-------- Extrait de page

Paris. Philharmonie. Salle Pierre Boulez. Mercredi 18 septembre 2024
Sublime soirée d’une ardente spiritualité qu’a offerte au nombreux public de
la Philharmonie de Paris particulièrement à l’écoute, comme envoûté, Raphaël
Pichon et son ensemble Pygmalion dans les Vespro della beata Vergine de Claudio Monteverdi (1). Un moment de
grâce de deux heures de musique des sphères d’une beauté céleste proprement
extatique, à tomber à genoux…
Œuvre charnière publiée à Venise en
1610, trois ans après la création de L’Orfeo
et deux ans après celle de L’Arianna,
les Vespro della beata Vergine de
Claudio Monteverdi (1567-1643) qui auraient été créées en la basilique Santa
Barbara de Mantoue le 25 mars 1610, sont l’un des premiers monuments de l’histoire
de la musique sacrée occidentale. Méditative et théâtrale à la fois, cette somme
de prières mariales dans laquelle le compositeur assimile les styles ancien de
la Renaissance et nouveau porteur du baroque est d’essence jubilatoire et n’hésite
pas à l’expression d’une réelle sensualité sertie d’une grande virtuosité
vocale alternant avec des moments aux reliefs impressionnants confiés aux
instruments. Dans ses Vêpres de la Vierge,
Monteverdi reprend les principales prières du rite catholique, cinq psaumes,
l’hymne Ave Maris stella et le Magnificat, l’ensemble de ces pages de
dévotion mariale étant dédié au souverain pontife Paul V dans la continuité du
Concile de Trente qui institua la Contre-Réforme particulièrement efficiente à
la cour de Mantoue où officiait alors Monteverdi comme maître de chapelle du
duc Vincenzo Gonzaga. Le maître lombard fusionne prière et virtuosité, intimité
et monumental, l’Eglise et le théâtre, le dépouillement de la dévotion et la complexité
luxuriante.

----------------

# Consigne A
Selon le texte sur les Vêpres de Monteverdi, dans quel cadre s'inscrit la dédicace de l'œuvre au pape Paul V ? Répondez en une à trois phrases.
# Consigne B
Poursuivez le texte sur les Vêpres de Monteverdi à partir de sa dernière phrase.
Le listing qui vient ensuite constitue un matériau distinct du texte sur les Vêpres de Monteverdi.

-------- Données recueillies

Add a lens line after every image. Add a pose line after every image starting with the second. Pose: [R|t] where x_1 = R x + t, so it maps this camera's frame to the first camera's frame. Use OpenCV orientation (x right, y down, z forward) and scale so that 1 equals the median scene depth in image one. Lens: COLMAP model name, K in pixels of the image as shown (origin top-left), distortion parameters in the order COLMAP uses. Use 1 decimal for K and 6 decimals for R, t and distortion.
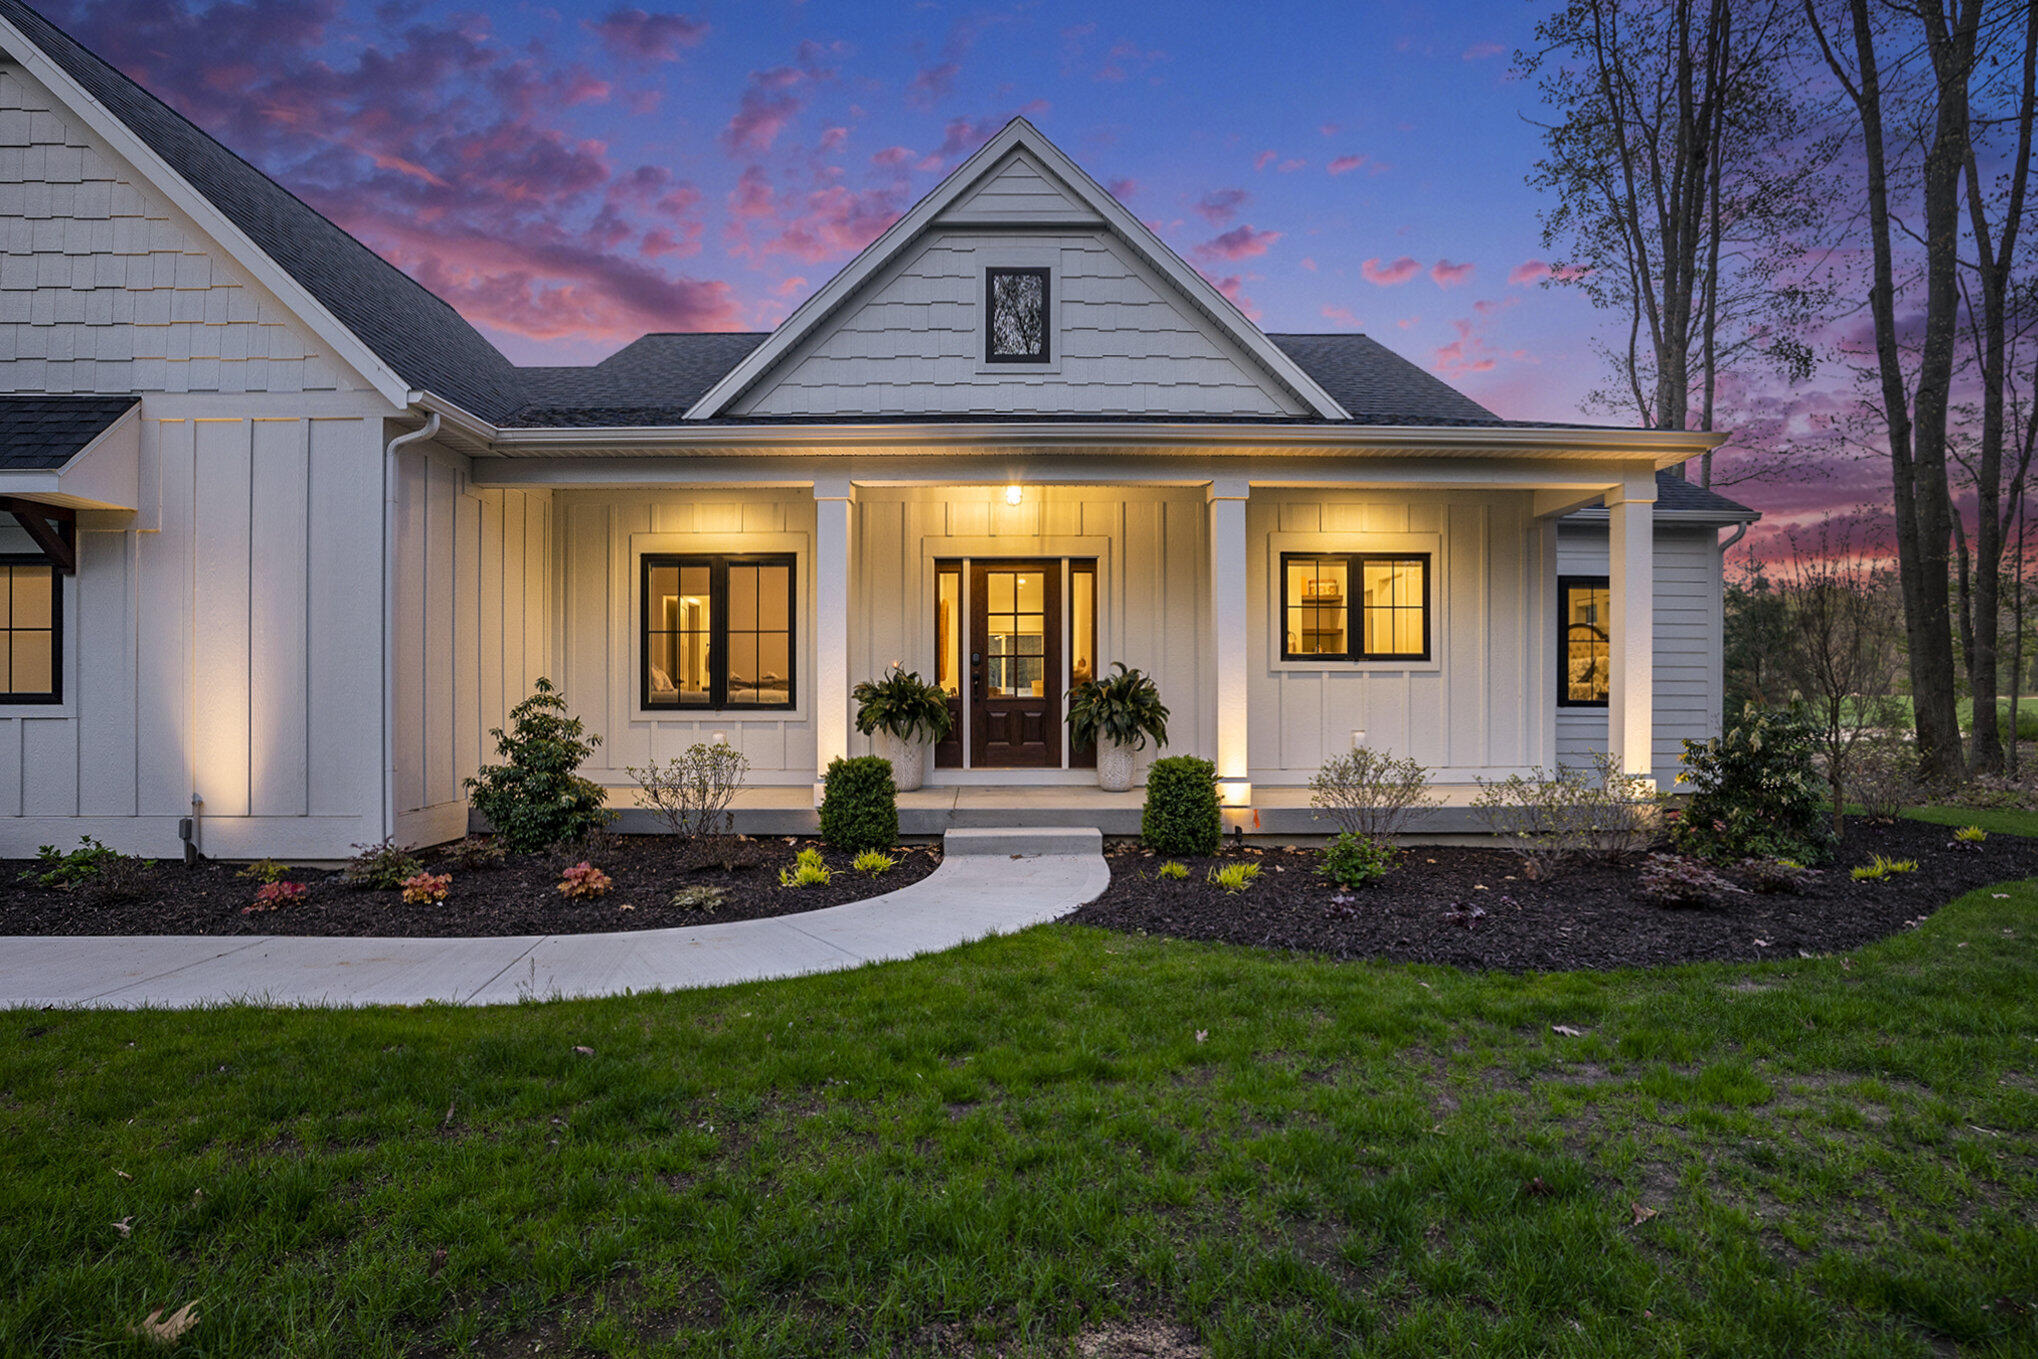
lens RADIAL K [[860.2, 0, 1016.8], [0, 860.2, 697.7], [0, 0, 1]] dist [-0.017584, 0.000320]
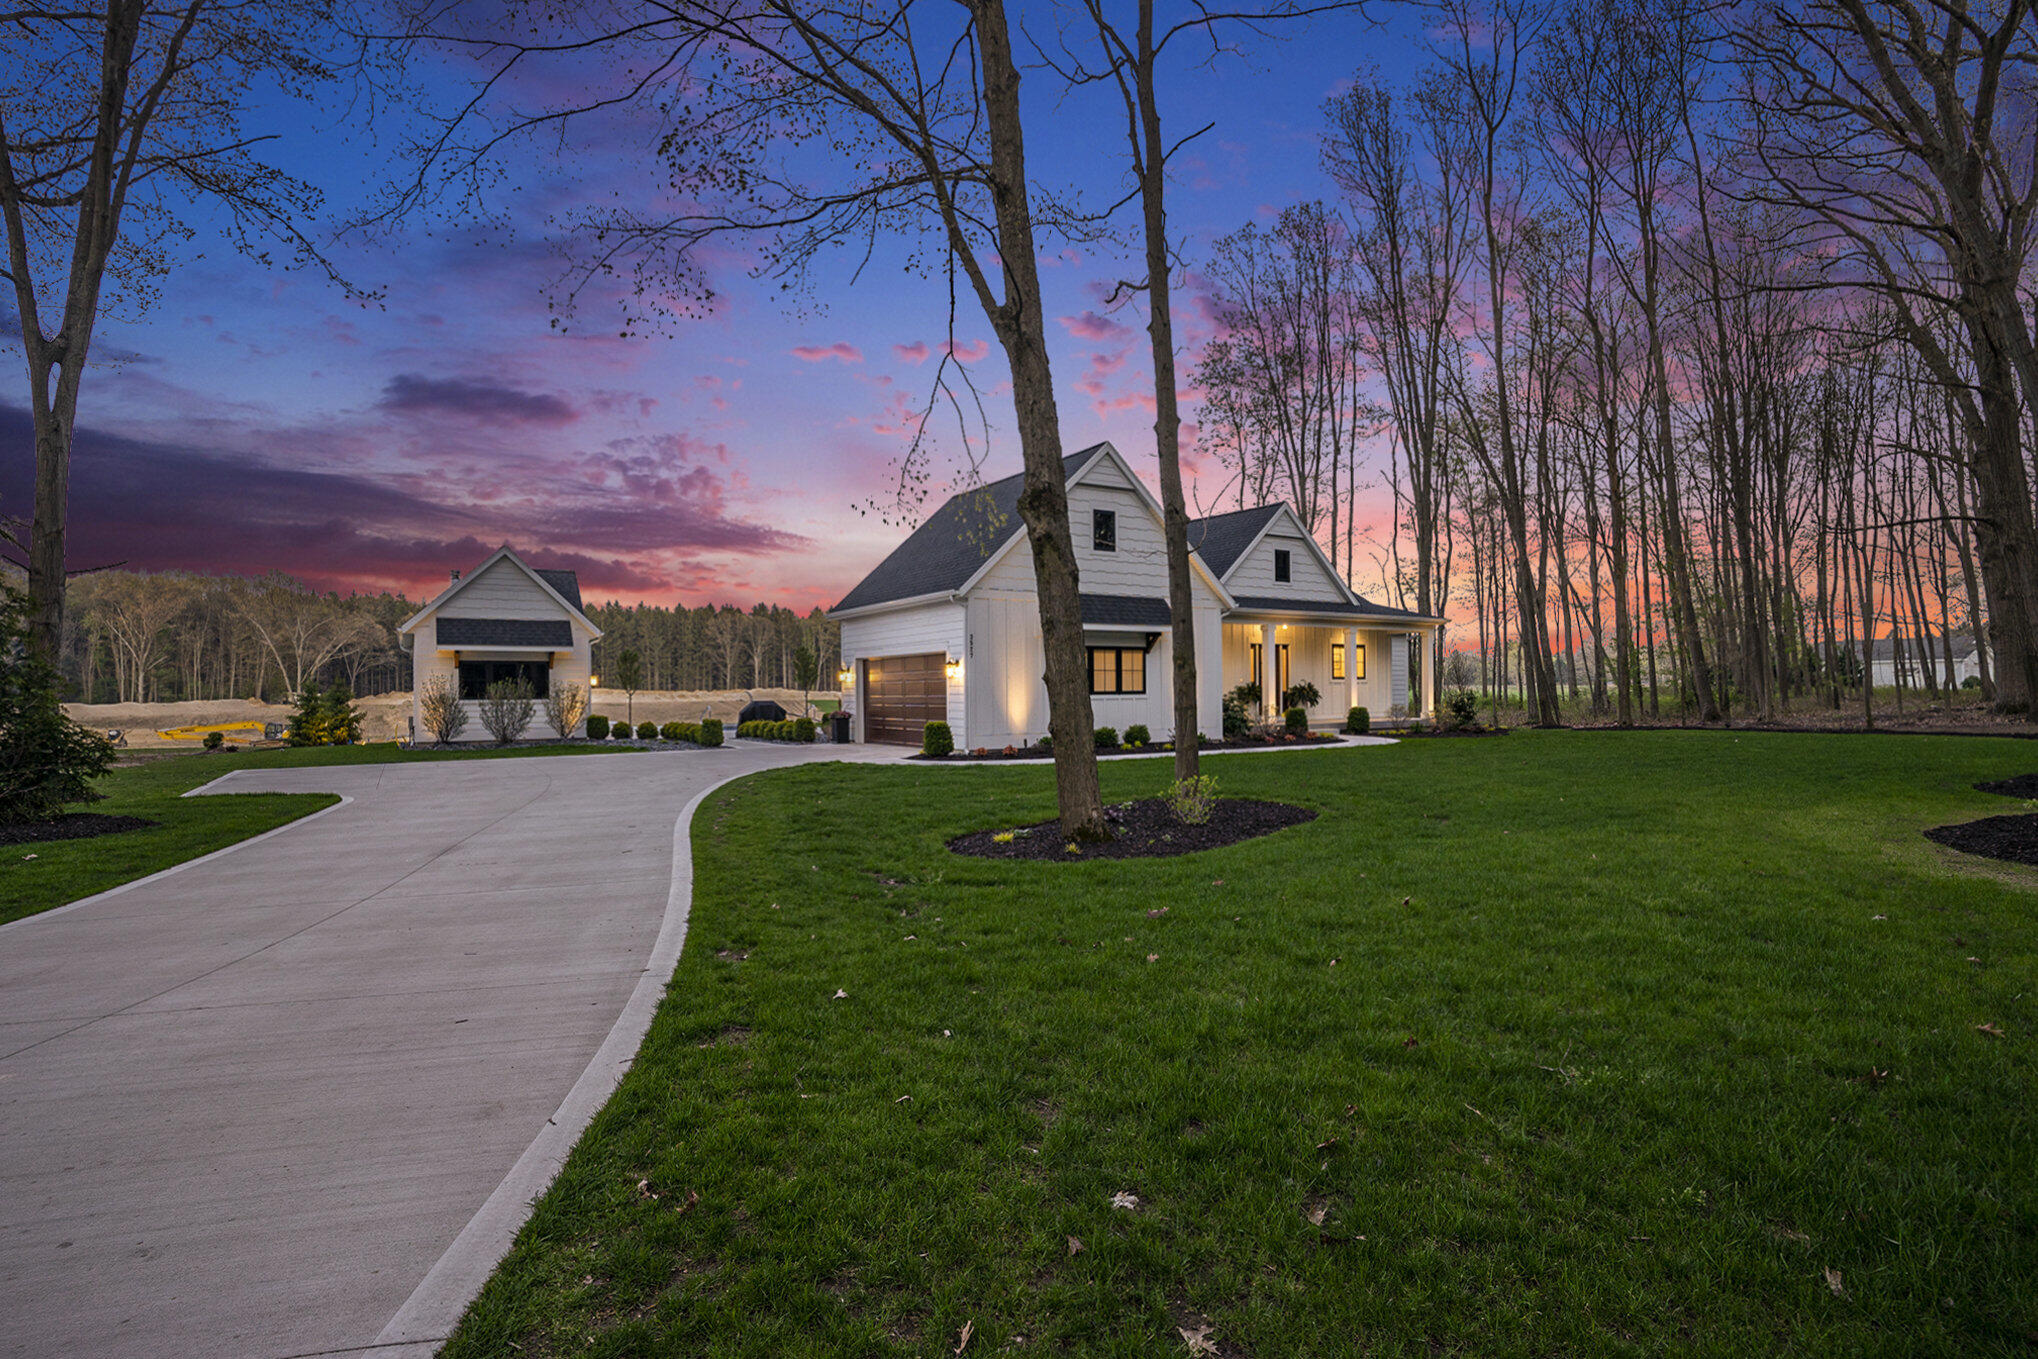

----------------

# Votre réponse A
La dédicace au pape Paul V s'inscrit dans la continuité du Concile de Trente, qui institua la Contre-Réforme. Celle-ci était particulièrement efficiente à la cour de Mantoue, où Monteverdi officiait alors comme maître de chapelle du duc Vincenzo Gonzaga.

# Votre réponse B
« Pour moi, écrit Raphaël
Pichon dans le texte de présentation de son enregistrement paru en 2023 chez
Harmonia Mundi, les Vêpres sont la
première œuvre cinématographique de l’histoire de la musique. Le génie
dramatique de Monteverdi fait que chaque psaume (et spécialement les trois
premiers) se présente comme une véritable scène d’action théâtrale. Monteverdi
plante un décor, et nous permet de sentir et de ressentir, de visualiser, de
toucher même la musique. Il s’engouffre dans toutes les brèches de la
Contre-Réforme. Il a compris que tous les mediums doivent être embrassés pour
que le texte pénètre l’auditeur et le travaille. C’est aussi ce qui justifie un
tel dispositif musical car la musique des Vêpres
est proprement immersive, elle se déploie dans des nappes sonores
exceptionnelles. »
En effet, dans cette œuvre
foisonnante en quinze parties associant prière et virtuosité, Monteverdi
explore un espace allant de l’intime au monumental comme l’homme d’église et de
théâtre qui lui permet d’exprimer son génie. La partition requiert la
participation d’un chœur assez fourni pour l’époque, plus d’une vingtaine de
membres (trente-trois choristes dans la version proposée ce mercredi par
Raphaël Pichon) capable d’assurer jusqu’à dix parties vocales qui alterne
ensembles, chœurs divisi et sept
chanteurs solistes, tandis que la partie dévolue à l’orchestre désigne
expressément un ou deux violons et autant de cornets à bouquin, tandis que le ripieno ou ensemble instrumental n’est
pas précisé, à l’instar des antiennes en plain-chant à insérer avant les
psaumes et le Magnificat qui conclut
l’œuvre.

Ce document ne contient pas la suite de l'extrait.